Over many years the water environment in Arun and Western Streams has been modified to support agriculture, industry, navigation, abstraction, recreation and flood protection. These uses have resulted in significant changes to the natural characteristics of our environment, with negative consequences on wildlife.
In stream structures such as weirs present a barrier to the movement of animals, especially fish, throughout the catchment. This limits the amount of available habitat for wildlife, and prevents fish reaching spawning grounds. Where possible structures should be completely removed. However, this is not always achievable and instead a fish pass can be installed to enable fish to swim over the barrier. Across the catchment there are over 50 structures which need to be addressed, with the highest concentrations found in the upper Arun and River Rother. Some sites have already been improved, for example a fish pass has been installed on a weir at Hardham through the ARC project and we are expecting to see increased fish numbers over the coming years.

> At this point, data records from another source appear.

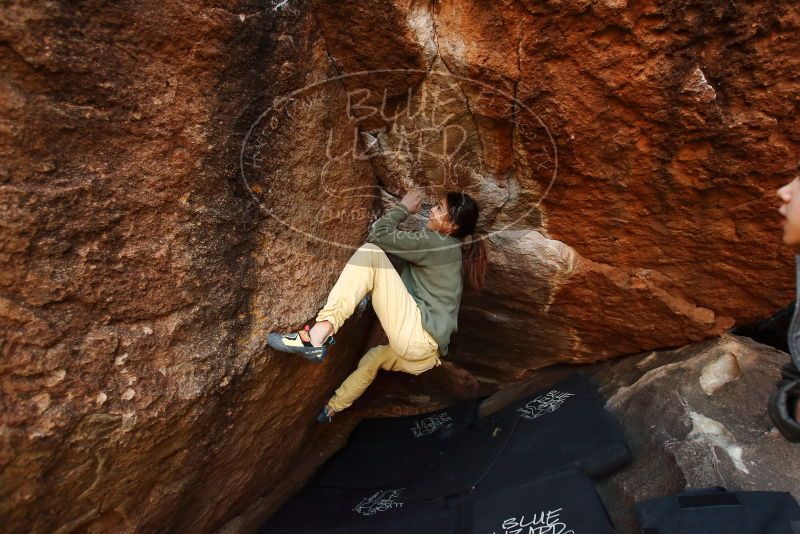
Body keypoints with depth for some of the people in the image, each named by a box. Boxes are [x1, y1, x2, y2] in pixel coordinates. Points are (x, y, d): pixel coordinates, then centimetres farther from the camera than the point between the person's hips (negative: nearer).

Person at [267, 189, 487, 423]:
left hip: (416, 339, -10)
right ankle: (331, 409, 52)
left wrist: (404, 207, 5)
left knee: (371, 252, -13)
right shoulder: (454, 248, 21)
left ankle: (319, 334, -20)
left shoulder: (436, 242, -6)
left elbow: (378, 235, -10)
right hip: (427, 355, 10)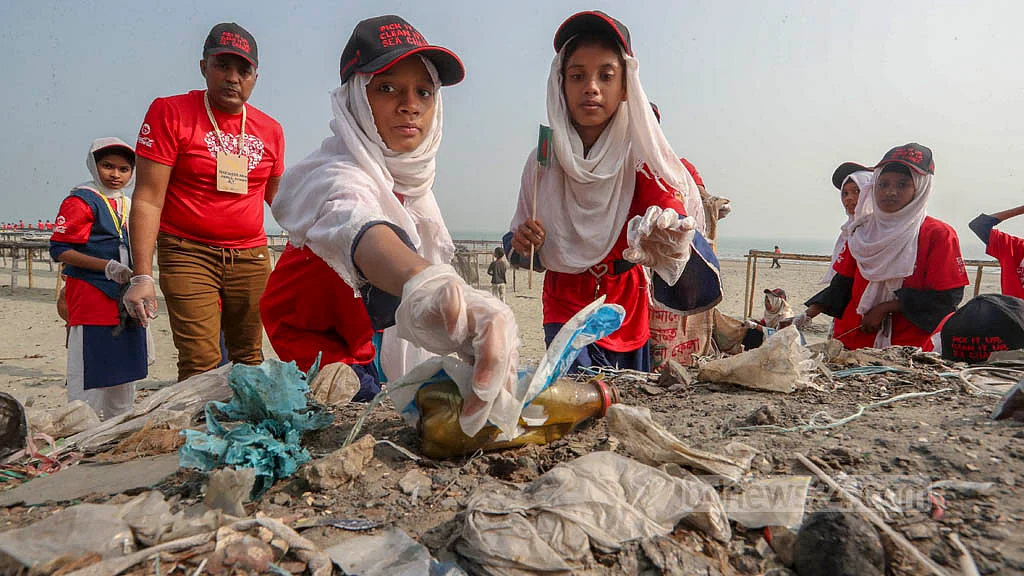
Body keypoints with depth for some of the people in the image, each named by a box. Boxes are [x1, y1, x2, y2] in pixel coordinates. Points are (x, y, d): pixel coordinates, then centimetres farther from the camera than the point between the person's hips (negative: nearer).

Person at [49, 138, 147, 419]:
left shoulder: (126, 204, 16)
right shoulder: (81, 201, -7)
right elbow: (59, 249, -14)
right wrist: (107, 266, -23)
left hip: (125, 301, 8)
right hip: (91, 299, -8)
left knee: (124, 375, 15)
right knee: (89, 378, -5)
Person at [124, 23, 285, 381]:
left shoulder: (270, 130, 11)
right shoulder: (170, 113, -1)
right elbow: (148, 199, -6)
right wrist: (142, 275, -13)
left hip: (251, 257, 4)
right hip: (188, 254, -3)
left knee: (250, 358, 4)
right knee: (200, 366, -11)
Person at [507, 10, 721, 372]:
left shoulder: (641, 159, -13)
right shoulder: (543, 163, -7)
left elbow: (671, 209, -30)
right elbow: (524, 253, 1)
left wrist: (672, 241, -53)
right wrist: (522, 243, -22)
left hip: (627, 315, 0)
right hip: (565, 310, 0)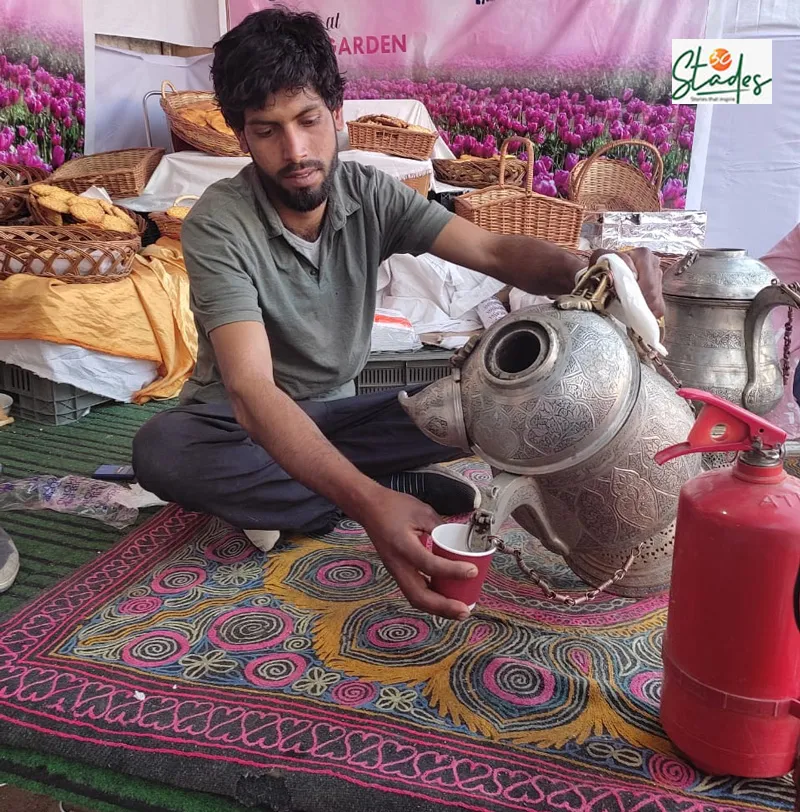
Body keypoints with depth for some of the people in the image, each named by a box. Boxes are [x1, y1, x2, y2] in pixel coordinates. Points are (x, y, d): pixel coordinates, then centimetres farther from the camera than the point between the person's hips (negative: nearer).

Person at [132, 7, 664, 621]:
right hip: (240, 423, -3)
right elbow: (251, 390, -37)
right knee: (162, 449, -38)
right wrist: (369, 502, -53)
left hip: (335, 412, 4)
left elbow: (494, 251, -18)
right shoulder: (219, 223, -24)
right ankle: (403, 490, -22)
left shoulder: (371, 194, -9)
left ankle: (271, 496, -15)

Historically, watercourses in the catchment have been straightened, over widened and dredged for many purposes including flood protection, industry and navigation. These changes to the natural environment can be very damaging, reducing the abundance and diversity of wildlife able to survive in our rivers. There are many sites within the catchment which need to be restored to their natural state. For example, restoration work will soon start on a 13.5km stretch of the River Arun, below Horsham through the ARC project.
Over 400 million litres of water are authorised to be abstracted each year from the rivers, groundwater and coastal areas in Arun and Western Streams catchment. The majority (58%) of the water supplies the public, but water is also used in agriculture, industry and amenity. In some cases too much abstraction can occur, which results reduced flows in our rivers which can be extremely damaging during periods of low rainfall. Some areas of the catchment are a greater risk from low flows. For example, on the River Ems, Portsmouth Water are working with the Environment Agency and local landowners to improve a flow support scheme and make habitat more resilience to reduce the impact of their nearby abstractions.